The Relevance of E-books To A Lover of the Printed Page
Publishers are now going through the biggest revolution in publishing since the introduction of copperplate lithography. There’s Kindle, iPad, Kobo, and Nook readers, while Google Books relies on regular computers–each with their own advantages and limitations. Expensive reference books like encyclopedias and dictionaries are now available on DVDs that allow for video, graphics, and indexing that’s impossible to offer with ink and paper. Libraries can be amassed in cloud storage instead of dusty stacks or transported on laptops much smaller than a coffee-table book. Self-publishing has quickly moved into the realm where an author’s work never even gets printed, yet can be read by millions of people.
I grew up and graduated from college in an era before personal computers. In the early 1980s I acquired an Apple computer and its word processing program immediately made my IBM Selectric typewriter obsolete. My date storage progressed from 5.25-inch floppy disks holding 128k of storage (double-density) to dual hard-drives with the impossible combined capacity of 10 megabytes storage! Meanwhile, my library of real books continued to grow.
Many of my books were extremely specialized, treatises on gemstones, lavishly illustrated volumes of historical jewelry work, and long out-of-print horology works. Others were correspondence courses, product releases, auction catalogs, and dozens of current subscriptions to art and trade journals. There was no other option if you wanted to learn. Even then it was understood that some highly specialized books were so expensive to produce for such a restricted audience that there would never be a second printing. Fried’s “Repairing Quartz Watches;” and “Marion: A History of The United States Watch Company” by William Muir and Bernard Kraus are both definitive works printed as limited editions of less than 2,000. E. J. Gübelin and J.I. Koivula’s “Photoatlas of Inclusion in Gemstones” was a frightfully expensive $175 tome when I purchased it new, but Kurt Nassau’s classic “The Physics and Chemistry of Color” cost me $75 and five years of searching to obtain a copy of a book published only seven years previously in 1983. A person becomes personally involved with a book that requires a week’s wages or five years of searching to obtain. Such knowledge sought and acquired is not treated lightly and they remain as cherished possessions and invaluable reference works on the massive bookcases only a couple of steps away from my computer.
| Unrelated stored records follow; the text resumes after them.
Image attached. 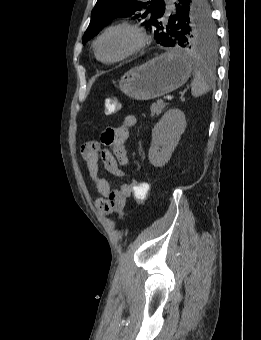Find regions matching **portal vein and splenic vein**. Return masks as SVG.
Returning <instances> with one entry per match:
<instances>
[{
	"instance_id": "portal-vein-and-splenic-vein-1",
	"label": "portal vein and splenic vein",
	"mask_w": 261,
	"mask_h": 340,
	"mask_svg": "<svg viewBox=\"0 0 261 340\" xmlns=\"http://www.w3.org/2000/svg\"><path fill=\"white\" fill-rule=\"evenodd\" d=\"M164 99H165V100H171L172 97H171V96H165Z\"/></svg>"
}]
</instances>
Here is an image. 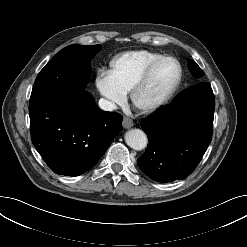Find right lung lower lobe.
<instances>
[{"mask_svg":"<svg viewBox=\"0 0 247 247\" xmlns=\"http://www.w3.org/2000/svg\"><path fill=\"white\" fill-rule=\"evenodd\" d=\"M32 142L55 173L78 176L92 168L121 131L122 116L101 111L85 91L49 88L30 98Z\"/></svg>","mask_w":247,"mask_h":247,"instance_id":"98d812e1","label":"right lung lower lobe"}]
</instances>
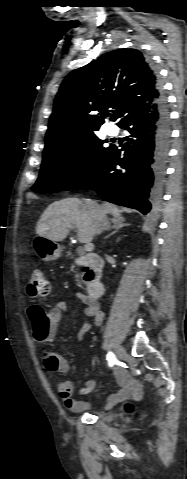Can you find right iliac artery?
<instances>
[{"label":"right iliac artery","instance_id":"obj_1","mask_svg":"<svg viewBox=\"0 0 187 479\" xmlns=\"http://www.w3.org/2000/svg\"><path fill=\"white\" fill-rule=\"evenodd\" d=\"M107 360H108V364H109L110 367H112L117 362V359L112 352H109L107 354Z\"/></svg>","mask_w":187,"mask_h":479}]
</instances>
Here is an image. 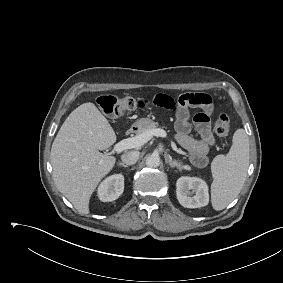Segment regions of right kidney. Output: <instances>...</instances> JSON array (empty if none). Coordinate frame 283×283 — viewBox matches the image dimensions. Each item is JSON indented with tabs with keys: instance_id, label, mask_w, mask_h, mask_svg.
<instances>
[{
	"instance_id": "obj_1",
	"label": "right kidney",
	"mask_w": 283,
	"mask_h": 283,
	"mask_svg": "<svg viewBox=\"0 0 283 283\" xmlns=\"http://www.w3.org/2000/svg\"><path fill=\"white\" fill-rule=\"evenodd\" d=\"M124 190V176L115 174L107 177L98 187V197L103 202L116 200Z\"/></svg>"
}]
</instances>
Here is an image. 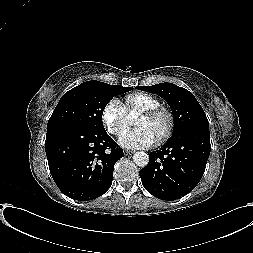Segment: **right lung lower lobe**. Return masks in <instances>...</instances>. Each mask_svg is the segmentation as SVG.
<instances>
[{
    "instance_id": "obj_1",
    "label": "right lung lower lobe",
    "mask_w": 253,
    "mask_h": 253,
    "mask_svg": "<svg viewBox=\"0 0 253 253\" xmlns=\"http://www.w3.org/2000/svg\"><path fill=\"white\" fill-rule=\"evenodd\" d=\"M105 130L78 125L47 129L45 151L51 175L62 193L87 201L111 186L115 163L123 150Z\"/></svg>"
}]
</instances>
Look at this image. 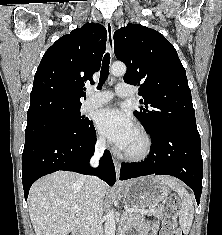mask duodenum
Instances as JSON below:
<instances>
[{
    "label": "duodenum",
    "mask_w": 222,
    "mask_h": 235,
    "mask_svg": "<svg viewBox=\"0 0 222 235\" xmlns=\"http://www.w3.org/2000/svg\"><path fill=\"white\" fill-rule=\"evenodd\" d=\"M71 235H85V231L81 225L76 226Z\"/></svg>",
    "instance_id": "obj_1"
}]
</instances>
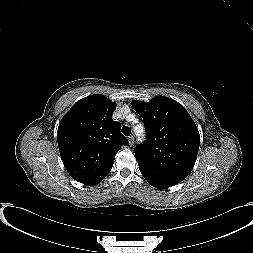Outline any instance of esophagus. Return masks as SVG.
I'll use <instances>...</instances> for the list:
<instances>
[{
    "instance_id": "34e87169",
    "label": "esophagus",
    "mask_w": 253,
    "mask_h": 253,
    "mask_svg": "<svg viewBox=\"0 0 253 253\" xmlns=\"http://www.w3.org/2000/svg\"><path fill=\"white\" fill-rule=\"evenodd\" d=\"M128 140H129V145L132 146L134 144V137L130 136Z\"/></svg>"
}]
</instances>
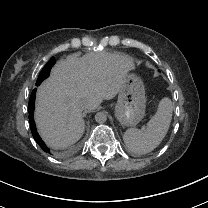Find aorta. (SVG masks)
<instances>
[{
	"instance_id": "aorta-1",
	"label": "aorta",
	"mask_w": 208,
	"mask_h": 208,
	"mask_svg": "<svg viewBox=\"0 0 208 208\" xmlns=\"http://www.w3.org/2000/svg\"><path fill=\"white\" fill-rule=\"evenodd\" d=\"M95 120L97 123L103 124L107 121V115L104 112H99L95 115Z\"/></svg>"
}]
</instances>
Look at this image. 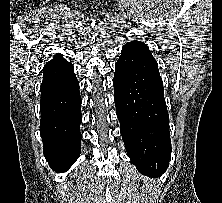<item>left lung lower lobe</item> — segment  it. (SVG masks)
<instances>
[{
	"instance_id": "left-lung-lower-lobe-1",
	"label": "left lung lower lobe",
	"mask_w": 222,
	"mask_h": 203,
	"mask_svg": "<svg viewBox=\"0 0 222 203\" xmlns=\"http://www.w3.org/2000/svg\"><path fill=\"white\" fill-rule=\"evenodd\" d=\"M114 101L126 151L139 172L159 176L171 156L169 116L158 64L141 41L125 44L115 64Z\"/></svg>"
}]
</instances>
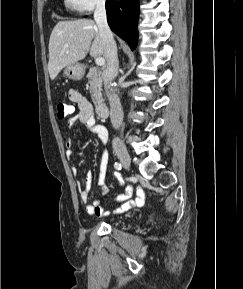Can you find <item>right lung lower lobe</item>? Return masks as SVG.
Returning <instances> with one entry per match:
<instances>
[{
    "label": "right lung lower lobe",
    "mask_w": 243,
    "mask_h": 289,
    "mask_svg": "<svg viewBox=\"0 0 243 289\" xmlns=\"http://www.w3.org/2000/svg\"><path fill=\"white\" fill-rule=\"evenodd\" d=\"M106 12L110 28L134 50L138 41L139 0H107Z\"/></svg>",
    "instance_id": "right-lung-lower-lobe-1"
}]
</instances>
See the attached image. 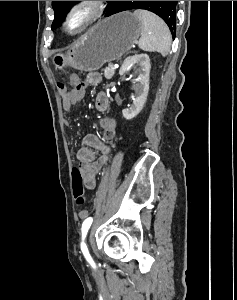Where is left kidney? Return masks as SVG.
Segmentation results:
<instances>
[{
    "instance_id": "left-kidney-1",
    "label": "left kidney",
    "mask_w": 237,
    "mask_h": 300,
    "mask_svg": "<svg viewBox=\"0 0 237 300\" xmlns=\"http://www.w3.org/2000/svg\"><path fill=\"white\" fill-rule=\"evenodd\" d=\"M138 65V77L134 83V101L133 105L129 109H123L122 115L124 119H134L139 113H141L147 99L149 91V73L151 69L150 59L148 55H133V57H127L121 69L119 75H124L126 71H129L130 67Z\"/></svg>"
}]
</instances>
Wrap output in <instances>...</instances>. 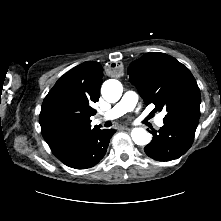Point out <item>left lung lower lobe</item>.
<instances>
[{
  "mask_svg": "<svg viewBox=\"0 0 221 221\" xmlns=\"http://www.w3.org/2000/svg\"><path fill=\"white\" fill-rule=\"evenodd\" d=\"M198 122L197 119L164 121L160 130L151 132L153 140L145 146V153L156 161L178 159L191 147Z\"/></svg>",
  "mask_w": 221,
  "mask_h": 221,
  "instance_id": "1",
  "label": "left lung lower lobe"
}]
</instances>
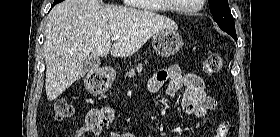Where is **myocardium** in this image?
I'll use <instances>...</instances> for the list:
<instances>
[{
  "instance_id": "myocardium-1",
  "label": "myocardium",
  "mask_w": 280,
  "mask_h": 137,
  "mask_svg": "<svg viewBox=\"0 0 280 137\" xmlns=\"http://www.w3.org/2000/svg\"><path fill=\"white\" fill-rule=\"evenodd\" d=\"M204 0H198V5L194 8H178L176 6L168 5V7L173 11L177 13H185V14H193L199 12L203 7Z\"/></svg>"
}]
</instances>
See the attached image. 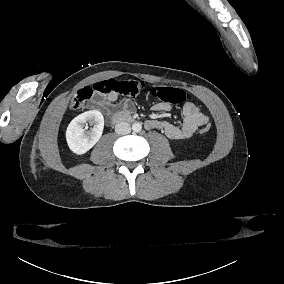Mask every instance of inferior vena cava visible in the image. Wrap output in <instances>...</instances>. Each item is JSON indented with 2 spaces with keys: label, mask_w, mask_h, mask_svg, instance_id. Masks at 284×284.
<instances>
[{
  "label": "inferior vena cava",
  "mask_w": 284,
  "mask_h": 284,
  "mask_svg": "<svg viewBox=\"0 0 284 284\" xmlns=\"http://www.w3.org/2000/svg\"><path fill=\"white\" fill-rule=\"evenodd\" d=\"M115 132L119 135H126L131 132V126L127 122H120L115 126Z\"/></svg>",
  "instance_id": "inferior-vena-cava-1"
}]
</instances>
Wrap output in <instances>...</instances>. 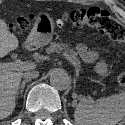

For the last decade my profession has been that of author and freelance writer. The creation of books and articles has only expanded my physical library and while my ragged collection of patent records, gazetteers, and registers from the first half of the 19th century isn’t pretty they hold information that I just can’t obtain online. However, I must admit to acquiring almost all of these through Ebay and specialized websites. I have boxes of photocopies taken of business ledgers, correspondence, and transcribed court cases that have been sitting in the vaults of town clerk offices and county courts for the last century and a half. I also have photos—prints, slides, and digital--taken of documents, newspapers, and artifacts. Almost all of this has never been published and most of it has never been researched.
The Internet perpetuates all the information fed into it, accurate or not. Researchers go online, sometimes tracking references backwards to locate the original entry, sometimes not. There is almost never any cross checking of the initial source material. In the process history becomes distorted by these inaccuracies. I’m sure this relates to more than history, but in this field I’m painful aware of how bad the situation really is. At a time when information is becoming the currency of the world I’m discovering counterfeit coins being passed unwittingly from hand to hand without thought or concern as to their authenticity. Which is why those ratty old records, gazetteers, registers, lithographs, and my modern photocopies are piled high and stack so deep in an office where the central station is my computer, terabytes of storage, and a broad-band to the world.
I’ve begun to amass a new library, stored in the ether of cyberspace. Ironically it is for volumes of work that I haven’t been able to track down in museums and the special collections of libraries. Scanned copies of American Mechanics Magazine (c. 1825) and John Fitch’s “Millwrights and Miller’s Guide” (c.1795) are providing me with the original printings of historical material coupled with the convenience of a computer’s capacity for word searches. It’s a revolution that has been lost in the controversy over whether the issuing of e-books will supplant that of conventional publishing for popular novels, biographies, and reference works.
My old floppies are inaccessible, my computers no longer have parallel ports to connect to my zip drives, and my DVD players won’t read my CDs. My slide scanner is no longer compatible with my updated software and I now use three different types of flash cards, each successive one smaller than the last -- at least I have a reader that accepts all sizes. Who knows what future wind will blow my cloud-stored data over the horizon? Yet from experience I do know of one storage method that will survive for centuries and will always be readily accessible: just open a good old-fashion book.